Eucalyptus gumulus pour être exacts. J’ai cherché sans fin de remonter comme un détective les chemins de cette plantation qui recouvre désormais 7% du territoire portugais. Quel arbre fantastique ! rapide d’adaptation, à la pousse phénoménale, il est l’arbre qui résout tous les problèmes tant et si bien que même le FSC (Forest Stewardship Council, organe qui surveille les forêts et certifie si les espèces sont rares) trouve que planter des eucalyptus est une très bonne idée. On l’a fait au Portugal pour résoudre les problèmes de malaria, car, planté dans les marais il les asséchait. On l’a aussi fait pour sauver une côte qui s’érodait gravement. Enfin on l’a fait pour sa masse fibreuse qui donne de l’excellent papier et tout ceci faisait pour un marché très profitable. Et voilà pourquoi ce jour- là, sur la M 603 je ne voyais que cet arbre immense à perte de vue. Je me suis arrêtée, pour me balader dans l’odeur d’huile essentielle qui transpirait des feuilles. Loin, me semblait-t-il des mouettes et des poissons abandonnés à marée basse et là j’ai compris qu’un débat faisait en réalité rage.

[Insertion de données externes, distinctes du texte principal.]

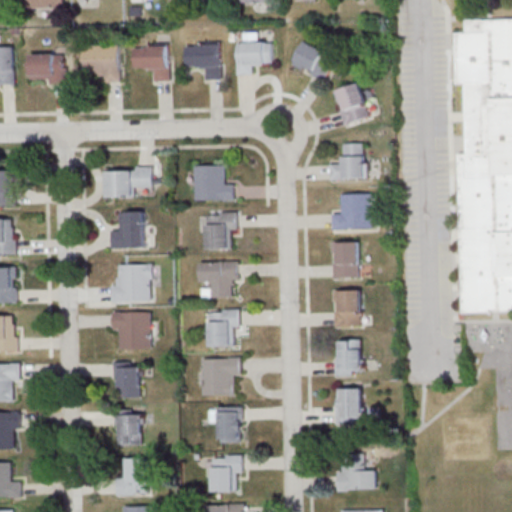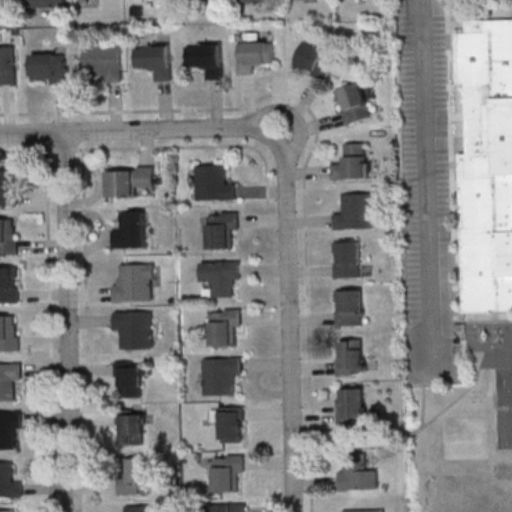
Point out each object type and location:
building: (256, 1)
building: (47, 3)
building: (255, 52)
building: (206, 58)
building: (154, 60)
building: (316, 60)
building: (102, 62)
building: (8, 64)
building: (49, 68)
building: (354, 103)
road: (116, 111)
road: (291, 113)
road: (137, 129)
road: (121, 147)
building: (353, 162)
building: (481, 163)
building: (487, 164)
building: (129, 180)
building: (215, 183)
road: (426, 185)
building: (7, 186)
building: (356, 211)
building: (133, 229)
building: (223, 229)
building: (131, 230)
building: (8, 235)
building: (347, 258)
building: (221, 278)
building: (134, 281)
building: (136, 283)
building: (9, 284)
building: (349, 307)
road: (67, 321)
road: (289, 323)
building: (226, 327)
building: (135, 328)
building: (137, 328)
building: (9, 332)
building: (351, 356)
building: (221, 374)
building: (8, 378)
building: (130, 378)
building: (9, 380)
building: (352, 404)
building: (231, 423)
building: (9, 427)
building: (133, 427)
building: (10, 429)
building: (228, 472)
building: (138, 476)
building: (358, 476)
building: (9, 481)
building: (9, 481)
building: (226, 507)
building: (142, 508)
building: (6, 510)
building: (143, 510)
building: (363, 510)
building: (7, 511)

Le sol semblait pauvre, comme souvent au bord de mer, mais silencieux aussi : peu d’insectes, aucun oiseau. La terre habituée à se recouvrir d’espèces végétales diverses ne montrait aucune variation. Si on trouve habituellement 80 autres espèces dans une forêt, ici il n’y en a, d’après certaines recherches, que 15 dans une forêt de cette espèce. C’est aussi un arbre qui brûle vite et dans des lieux désormais toujours plus propices à des feux estivaux, ces forets ont participé au drame. Enfin et bien sûr, que fera-t-on lorsque la demande en pulpe de bois chutera, les journaux et les livres étant toujours moins imprimés sur ce support ?
Quant à moi, j’avais ce jour-là, l’étrange l’impression d’être face à un ennemi ; un arbre parfumé qui cachait une forêt complexe de problèmes à l’odeur nauséabonde.